• [Job item] If a line appears in the data below, it must appear in your answer exactly as given.

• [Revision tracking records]

•••

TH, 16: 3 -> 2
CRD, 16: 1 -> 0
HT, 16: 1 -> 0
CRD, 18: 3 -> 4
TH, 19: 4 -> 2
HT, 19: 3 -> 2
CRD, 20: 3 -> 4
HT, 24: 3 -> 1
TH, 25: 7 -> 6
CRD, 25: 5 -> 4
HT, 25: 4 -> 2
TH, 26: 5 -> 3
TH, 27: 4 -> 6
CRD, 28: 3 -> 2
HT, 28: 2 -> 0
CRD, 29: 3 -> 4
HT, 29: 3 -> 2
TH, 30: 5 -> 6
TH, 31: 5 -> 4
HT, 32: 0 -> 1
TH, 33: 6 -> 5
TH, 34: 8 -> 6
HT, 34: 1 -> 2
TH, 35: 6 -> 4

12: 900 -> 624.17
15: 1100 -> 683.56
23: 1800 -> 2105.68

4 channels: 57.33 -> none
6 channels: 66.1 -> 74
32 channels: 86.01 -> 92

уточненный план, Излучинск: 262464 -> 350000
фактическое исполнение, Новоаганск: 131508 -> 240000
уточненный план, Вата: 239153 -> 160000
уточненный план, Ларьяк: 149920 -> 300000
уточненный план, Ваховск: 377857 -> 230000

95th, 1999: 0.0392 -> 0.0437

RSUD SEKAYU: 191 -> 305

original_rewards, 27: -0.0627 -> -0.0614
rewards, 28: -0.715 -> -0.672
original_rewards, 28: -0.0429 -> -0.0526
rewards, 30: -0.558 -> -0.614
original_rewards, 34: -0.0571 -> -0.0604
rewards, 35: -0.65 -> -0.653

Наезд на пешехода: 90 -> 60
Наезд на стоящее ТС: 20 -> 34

•••

• [Response to the task]
TH, 16: 3 -> 2
CRD, 16: 1 -> 0
HT, 16: 1 -> 0
CRD, 18: 3 -> 4
TH, 19: 4 -> 2
HT, 19: 3 -> 2
CRD, 20: 3 -> 4
HT, 24: 3 -> 1
TH, 25: 7 -> 6
CRD, 25: 5 -> 4
HT, 25: 4 -> 2
TH, 26: 5 -> 3
TH, 27: 4 -> 6
CRD, 28: 3 -> 2
HT, 28: 2 -> 0
CRD, 29: 3 -> 4
HT, 29: 3 -> 2
TH, 30: 5 -> 6
TH, 31: 5 -> 4
HT, 32: 0 -> 1
TH, 33: 6 -> 5
TH, 34: 8 -> 6
HT, 34: 1 -> 2
TH, 35: 6 -> 4

12: 900 -> 624.17
15: 1100 -> 683.56
23: 1800 -> 2105.68

4 channels: 57.33 -> none
6 channels: 66.1 -> 74
32 channels: 86.01 -> 92

уточненный план, Излучинск: 262464 -> 350000
фактическое исполнение, Новоаганск: 131508 -> 240000
уточненный план, Вата: 239153 -> 160000
уточненный план, Ларьяк: 149920 -> 300000
уточненный план, Ваховск: 377857 -> 230000

95th, 1999: 0.0392 -> 0.0437

RSUD SEKAYU: 191 -> 305

original_rewards, 27: -0.0627 -> -0.0614
rewards, 28: -0.715 -> -0.672
original_rewards, 28: -0.0429 -> -0.0526
rewards, 30: -0.558 -> -0.614
original_rewards, 34: -0.0571 -> -0.0604
rewards, 35: -0.65 -> -0.653

Наезд на пешехода: 90 -> 60
Наезд на стоящее ТС: 20 -> 34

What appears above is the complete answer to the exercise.